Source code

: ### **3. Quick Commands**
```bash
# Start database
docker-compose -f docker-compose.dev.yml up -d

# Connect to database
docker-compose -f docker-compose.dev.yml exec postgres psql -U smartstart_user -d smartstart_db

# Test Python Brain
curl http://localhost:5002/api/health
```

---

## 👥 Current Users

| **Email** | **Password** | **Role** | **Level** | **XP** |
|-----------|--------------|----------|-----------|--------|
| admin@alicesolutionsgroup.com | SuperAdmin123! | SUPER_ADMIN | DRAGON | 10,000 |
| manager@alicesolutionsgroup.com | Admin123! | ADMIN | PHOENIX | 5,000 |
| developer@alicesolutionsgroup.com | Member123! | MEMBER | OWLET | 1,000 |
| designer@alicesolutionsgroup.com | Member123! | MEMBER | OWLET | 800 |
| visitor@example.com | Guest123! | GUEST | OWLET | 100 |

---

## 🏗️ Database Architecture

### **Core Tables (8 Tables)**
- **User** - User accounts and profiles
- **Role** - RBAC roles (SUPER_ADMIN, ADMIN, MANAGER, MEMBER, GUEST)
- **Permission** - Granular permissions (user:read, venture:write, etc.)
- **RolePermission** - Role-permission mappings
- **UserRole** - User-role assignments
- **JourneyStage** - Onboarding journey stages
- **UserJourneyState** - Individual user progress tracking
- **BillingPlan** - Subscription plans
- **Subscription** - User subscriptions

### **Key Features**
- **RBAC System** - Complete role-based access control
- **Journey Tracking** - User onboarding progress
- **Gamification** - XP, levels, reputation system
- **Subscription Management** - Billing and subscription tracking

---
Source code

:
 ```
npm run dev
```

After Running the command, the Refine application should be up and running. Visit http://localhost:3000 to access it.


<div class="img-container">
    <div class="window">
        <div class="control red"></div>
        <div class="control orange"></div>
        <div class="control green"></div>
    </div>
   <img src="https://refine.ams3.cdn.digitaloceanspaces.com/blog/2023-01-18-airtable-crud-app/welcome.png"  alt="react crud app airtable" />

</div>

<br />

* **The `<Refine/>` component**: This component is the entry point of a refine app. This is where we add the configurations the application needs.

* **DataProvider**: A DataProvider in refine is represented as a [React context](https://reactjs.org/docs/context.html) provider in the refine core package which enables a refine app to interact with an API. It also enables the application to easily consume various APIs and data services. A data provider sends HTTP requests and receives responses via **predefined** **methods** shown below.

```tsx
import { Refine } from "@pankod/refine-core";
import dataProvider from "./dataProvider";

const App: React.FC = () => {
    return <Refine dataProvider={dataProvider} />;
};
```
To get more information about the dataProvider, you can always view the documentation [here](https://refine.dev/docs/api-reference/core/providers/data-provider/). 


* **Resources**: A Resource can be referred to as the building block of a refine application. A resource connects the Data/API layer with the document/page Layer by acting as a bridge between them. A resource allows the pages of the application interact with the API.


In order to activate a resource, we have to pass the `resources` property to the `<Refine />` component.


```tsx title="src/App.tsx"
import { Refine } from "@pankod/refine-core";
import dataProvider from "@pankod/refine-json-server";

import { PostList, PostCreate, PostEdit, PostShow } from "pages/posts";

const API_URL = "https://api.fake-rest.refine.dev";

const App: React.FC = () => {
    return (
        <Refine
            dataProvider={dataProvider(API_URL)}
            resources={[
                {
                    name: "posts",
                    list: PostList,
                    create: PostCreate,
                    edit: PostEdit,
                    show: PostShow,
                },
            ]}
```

WHAT THE TASK ASKS: Starting with the line that holds "## 🏗️ Database Architecture" and ending with the line that holds "To get more", retype every line in the data above exactly, and nothing else.

ANSWER TO THIS TASK:
## 🏗️ Database Architecture

### **Core Tables (8 Tables)**
- **User** - User accounts and profiles
- **Role** - RBAC roles (SUPER_ADMIN, ADMIN, MANAGER, MEMBER, GUEST)
- **Permission** - Granular permissions (user:read, venture:write, etc.)
- **RolePermission** - Role-permission mappings
- **UserRole** - User-role assignments
- **JourneyStage** - Onboarding journey stages
- **UserJourneyState** - Individual user progress tracking
- **BillingPlan** - Subscription plans
- **Subscription** - User subscriptions

### **Key Features**
- **RBAC System** - Complete role-based access control
- **Journey Tracking** - User onboarding progress
- **Gamification** - XP, levels, reputation system
- **Subscription Management** - Billing and subscription tracking

---
Source code

:
 ```
npm run dev
```

After Running the command, the Refine application should be up and running. Visit http://localhost:3000 to access it.


<div class="img-container">
    <div class="window">
        <div class="control red"></div>
        <div class="control orange"></div>
        <div class="control green"></div>
    </div>
   <img src="https://refine.ams3.cdn.digitaloceanspaces.com/blog/2023-01-18-airtable-crud-app/welcome.png"  alt="react crud app airtable" />

</div>

<br />

* **The `<Refine/>` component**: This component is the entry point of a refine app. This is where we add the configurations the application needs.

* **DataProvider**: A DataProvider in refine is represented as a [React context](https://reactjs.org/docs/context.html) provider in the refine core package which enables a refine app to interact with an API. It also enables the application to easily consume various APIs and data services. A data provider sends HTTP requests and receives responses via **predefined** **methods** shown below.

```tsx
import { Refine } from "@pankod/refine-core";
import dataProvider from "./dataProvider";

const App: React.FC = () => {
    return <Refine dataProvider={dataProvider} />;
};
```
To get more information about the dataProvider, you can always view the documentation [here](https://refine.dev/docs/api-reference/core/providers/data-provider/). 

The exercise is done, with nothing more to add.